Tag: Job Keeper Payment

Evidencing Your Decline in Turnover for JobKeeper

To qualify, an employer must demonstrate that its GST turnover has fallen by the following percentage compared to the same comparison period in 2019: 

  • 30% fall in turnover (for an aggregated turnover of $1 billion or less) 
  • 50% fall in turnover (for an aggregated turnover of more than $1 billion), or 
  • 15% fall in turnover (for ACNC-registered charities other than universities and schools). 

You will need to keep evidence and sufficient records to demonstrate how you calculated your projected GST turnover during the 2020 turnover test period, and your basis for estimating that it would fall by the required percentage. 

Your projected GST turnover during the 2020 turnover test period is the sum of the value (GST exclusive sale price) of all the sales you have made, or are likely to make during that period. 

For the purpose of determining sales likely to be made, the ATO will accept a calculation based on a genuine business plan, accounting budget or some other reasonable estimate based on the evidence about the projected facts and circumstances for the remainder of the turnover test period. 

Relevant evidence that would support a prediction of sales likely to be made may include: 

  • a decline in sales during the turnover test period or since 1 March 2020 as a result of government COVID-19 restrictions 
  • customers cancelling or modifying existing contracts for sales on or from 1 March 2020 
  • being required to close or pausing the business due to government COVID-19 restrictions 
  • delays in being able to get access to trading stock sourced from overseas on or from 1 March 2020 
  • evidence of your business’s reliance on tourism 
  • any consequential effect on the price of what you supply, for example, the effect on the market value of new property being sold by a developer 
  • information known to the business, whether or not publicly available 
  • economic forecasts undertaken by a reputable organisation that are relevant to your type of business 
  • the likely timing of government COVID-19 restrictions being lifted for your type of business based on government announcements. 

According to the ATO, when people make a good-faith estimate to comply and a good-faith decision that   they’re eligible, the Commissioner will be very understanding and sympathetic to their position, particularly where they have passed the benefit of the JobKeeper payment to their employees What the legislation, and the ATO are asking of businesses is to make a “good faith effort”. When the ATO considers a good faith effort has been made, even if it’s slightly wrong (i.e. less than the required downturn percentage), the ATO will not seek repayments of JobKeeper or apply penalties. 

 

 

Job Keeper Payment and Establishing a Downturn

Employers will be eligible for the Job Keeper subsidy if: 

  • their business has a turnover of less than $1 billion and their turnover has fallen by more than 30 per cent; or 
  • their business has a turnover of $1 billion or more and their turnover has fallen by more than 50 per cent; and 
  • the business is not subject to the Major Bank Levy. 

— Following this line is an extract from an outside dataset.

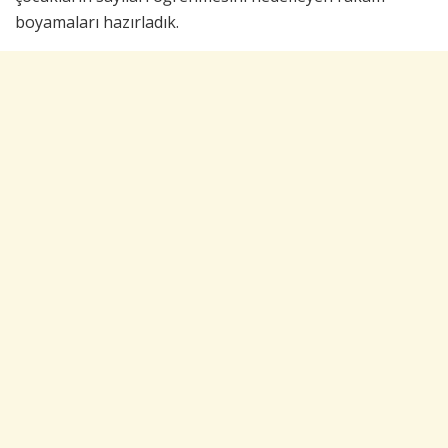
boyamaları hazırladık.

Since this measure was announced, we’ve been inundated with questions around how a business can establish that it has suffered a 30 per cent downturn.  

Ultimately, this won’t be clear until at least next Wednesday when the legislation is introduced into Parliament.

The latest guidance from Treasury is as follows:

To establish that a business has faced either a 30 (or 50) per cent fall in their turnover, most businesses would be expected to establish that their turnover has fallen in the relevant month or three months (depending on the natural activity statement reporting period of that business) relative to their turnover a year earlier. Where a business was not in operation a year earlier, or where their turnover a year earlier was not representative of their usual or average turnover, (e.g. because there was a large interim acquisition, they were newly established or their turnover is typically highly variable) the Tax Commissioner will have discretion to consider additional information that the business can provide to establish that they have been significantly affected by the impacts of the Coronavirus. The Tax Commissioner will also have discretion to set out alternative tests that would establish eligibility in specific circumstances (e.g. eligibility may be established as soon as a business has ceased or significantly curtailed its operations). There will be some tolerance where employers, in good faith, estimate a greater than 30 (or 50) per cent fall in turnover but actually experience a slightly smaller fall.